There are countless types of businesses and freelancers who would benefit from having a well-designed portfolio website: artists, photographers, fashion designers, jewelers, sign makers, and anyone else whose work needs to be showcased in a highly visual format. If this sounds like you, and you want to learn WordPress, read on!
Unless you’ve got some serious coding and design chops (and a lot of time to spare), you’ll want to pick a portfolio website theme rather than try to build your own site from scratch. You’ll find there are both Premium (paid) and free themes. Premium themes tend to offer more design features or cater to more specific audiences, but whether you go Premium or free might simply come down to whether you have extra money in your budget.
You can start by checking out all the latest portfolio themes at WordPress.com, which showcases the work of both in-house designers and leading theme shops. Need help figuring out the technical details? WordPress.com provides a comprehensive theme support page. Regardless of whether you choose a Premium or free theme, make sure you read your specific theme’s documentation carefully to learn exactly how to best use it.
After settling on a portfolio website theme, you’ll still want to figure out what to actually include in your portfolio. The following are eight things to consider when creating your online portfolio:
Culling: If you’re a wedding photographer, a first-time visitor probably won’t want to look through hundreds of examples of your work. So winnow things down to the top-10 shots you feel best exemplify your talents. Conversely, if you’re a newbie with a light portfolio, consider highlighting different aspects of the same project to fill the gap.
Place your best work first and last: If you’re like most people, when you see a list of 10 things, you don’t notice or remember all 10 of them — you only remember the first and last couple of items. This is a well-known psychological phenomenon called the “serial position effect.” So put your best or most recent work — as well as the work you most want to be hired for — in the first and last two slots, which will help prospective clients notice and remember the work you most want them to.
Provide verbal context: When a prospective client clicks a portfolio image, you have an opportunity to explain to them why they need what you have to offer. This can come in various forms: a client testimonial, a description of what the work entailed, or, if at all possible, the successful outcome(s) of your work. If the work in question required rare skills or contains a fascinating detail that you want to highlight, put that into words. At the same time, don’t go overboard — sum up what’s special or unique about your work in one paragraph or less. A fashion designer, for example, might touch on the significance of a pattern or color in their collection.

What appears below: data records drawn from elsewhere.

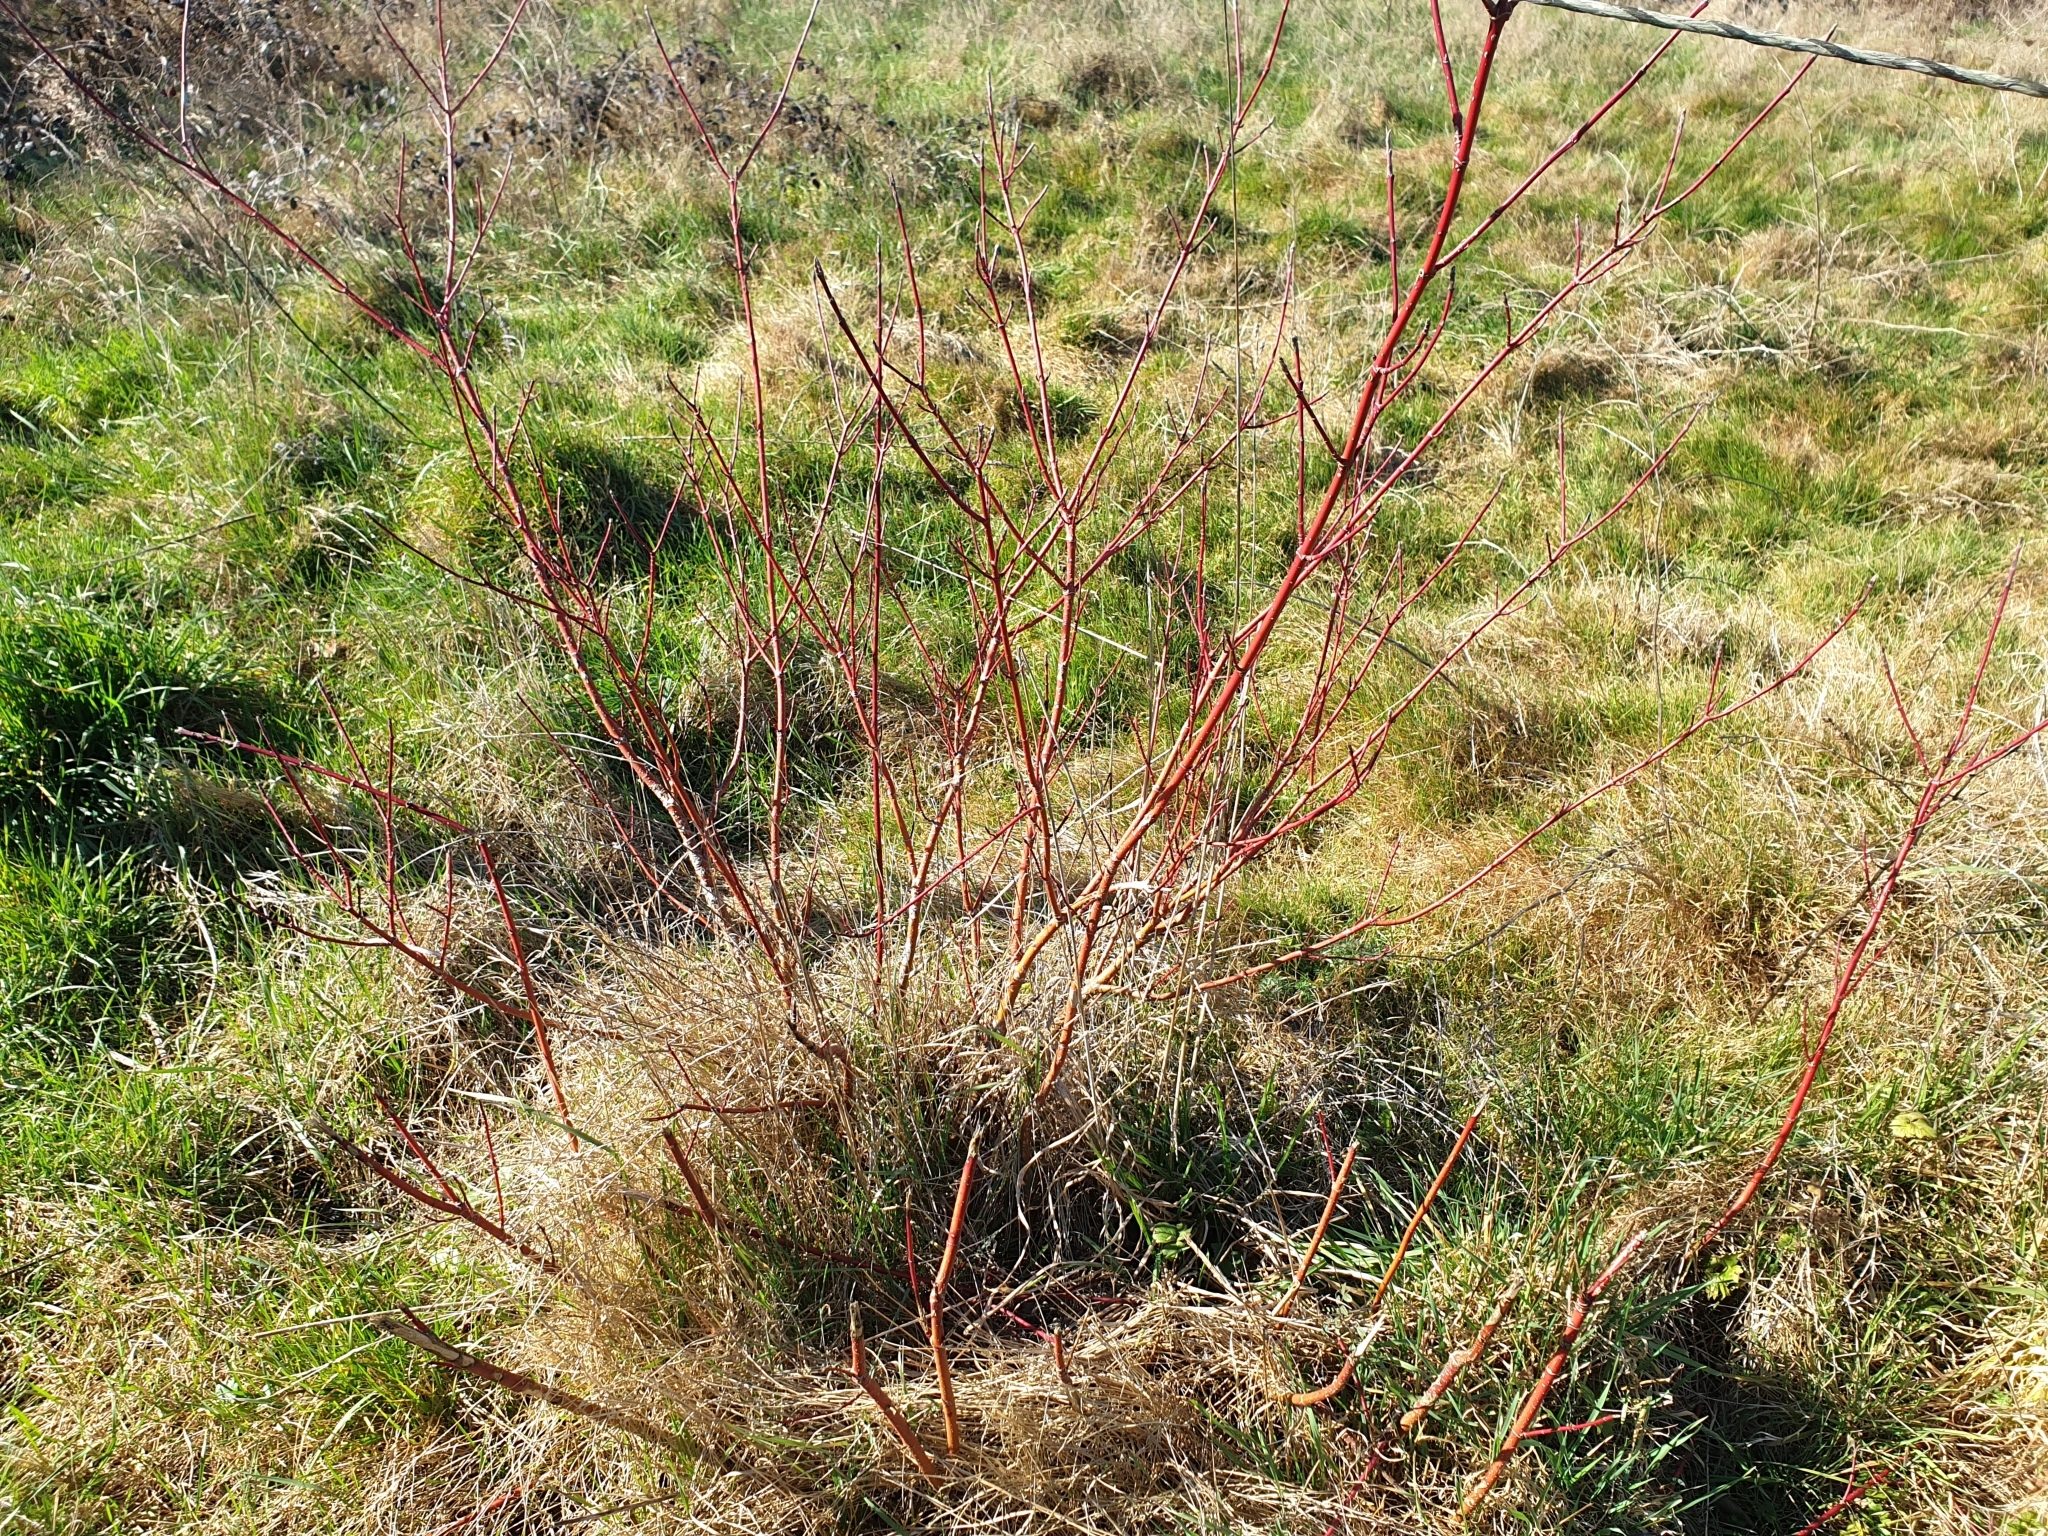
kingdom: Plantae
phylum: Tracheophyta
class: Magnoliopsida
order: Cornales
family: Cornaceae
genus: Cornus
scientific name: Cornus sanguinea
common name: Dogwood
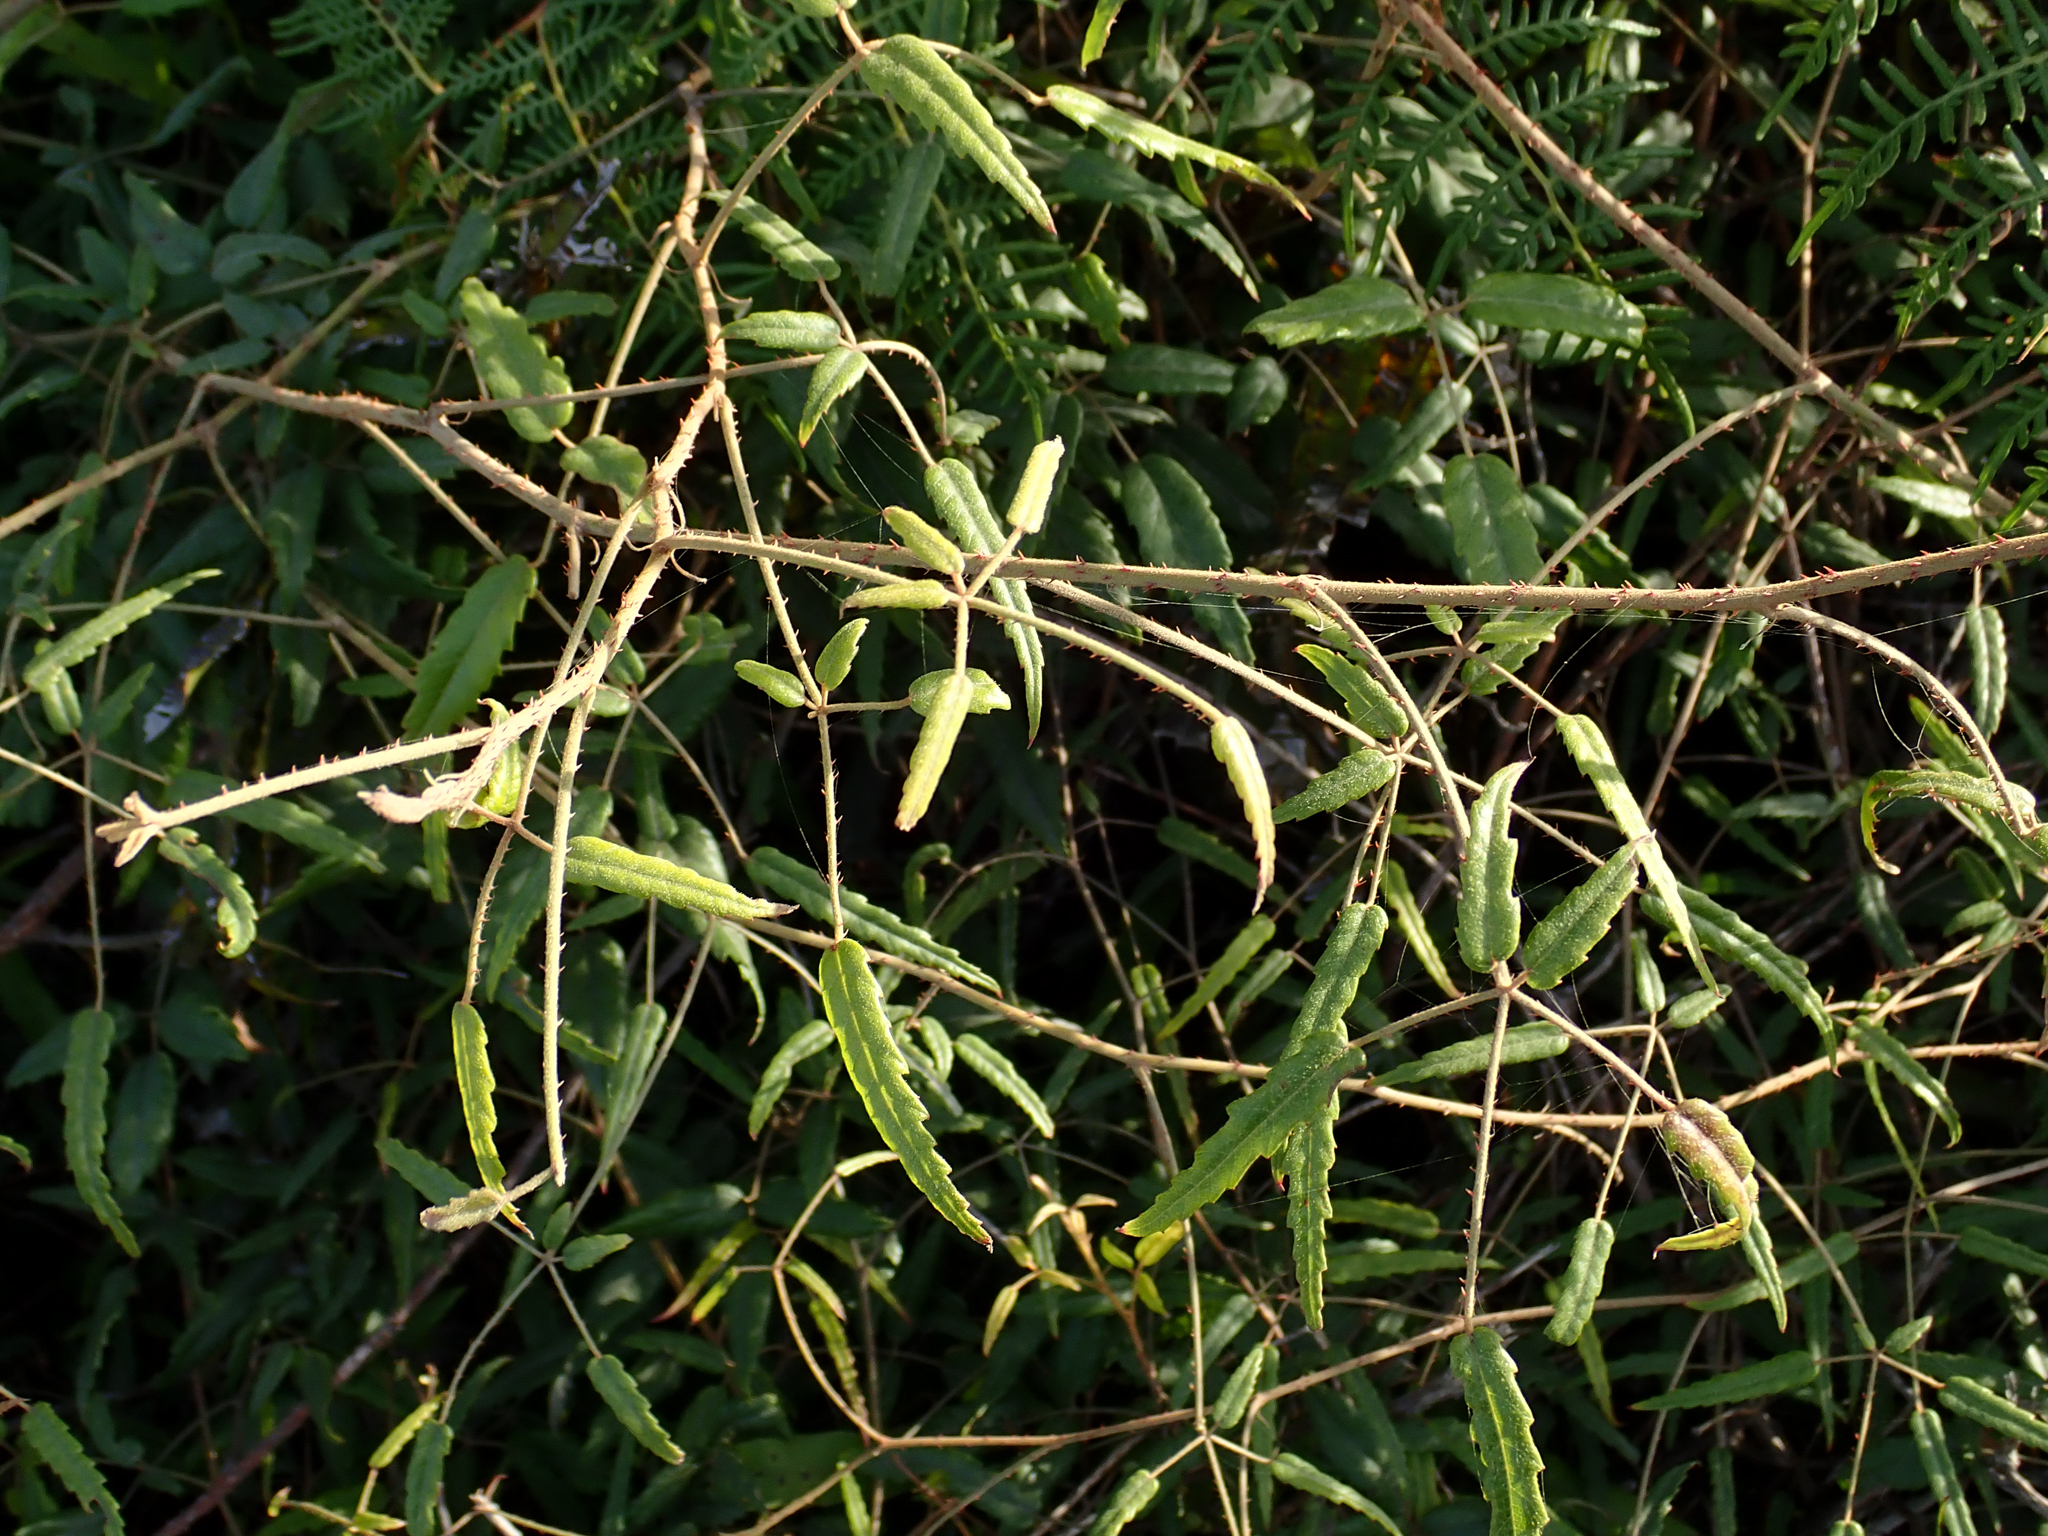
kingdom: Plantae
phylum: Tracheophyta
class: Magnoliopsida
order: Rosales
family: Rosaceae
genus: Rubus
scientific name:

Bad pictures make good work look bad: Take good pictures. Seems obvious, right? Yet plenty of talented people ruin their portfolio websites by taking and using bad pictures. You don’t have to have a $2,000 camera to make your work shine. Good lighting, a modern smartphone, and a little photo editing is all you need to make your products stand out on a computer screen.
Categories: Categorizing your portfolio images makes sense when you have lots of great work to showcase and the work falls into distinct category areas that prospective clients might want to explore individually. A good rule of thumb to determine whether you need categories: if each category is going to attract a different type of person or have different payment terms, use categories; otherwise, don’t. If you’re a photographer who shoots both weddings and portraits, for instance, you’ll want to feature separate categories.
Homepage: Should your portfolio page be your site’s homepage or a separate page? If you need to introduce your company and provide broader context before jumping into your work, separate your main portfolio page from your homepage while still offering teaser portfolio pieces on the homepage itself.
Call to action: Put a call to action on your portfolio image click-throughs. This can be text with a link to your contact page or a button. A call to action can help measure how much your visitors are engaging with your business’s web presence — and give them an easy way to express interest. The Daily Post, a WordPress.com community hub, offers a helpful, more detailed discussion.
Now that you have a better idea of how to create a portfolio website, be sure to keep that site updated. Schedule one day per month to add your latest, greatest projects (because if you don’t put it on your calendar, chances are you won’t do it), as fresh content is crucial to drawing more visitors. If you’re a woodworker, for instance, it might help to post a photo of each major project you finish, providing a compelling, ongoing, and varied chronicle of your work.
Now, pick that portfolio website theme and get your work out there!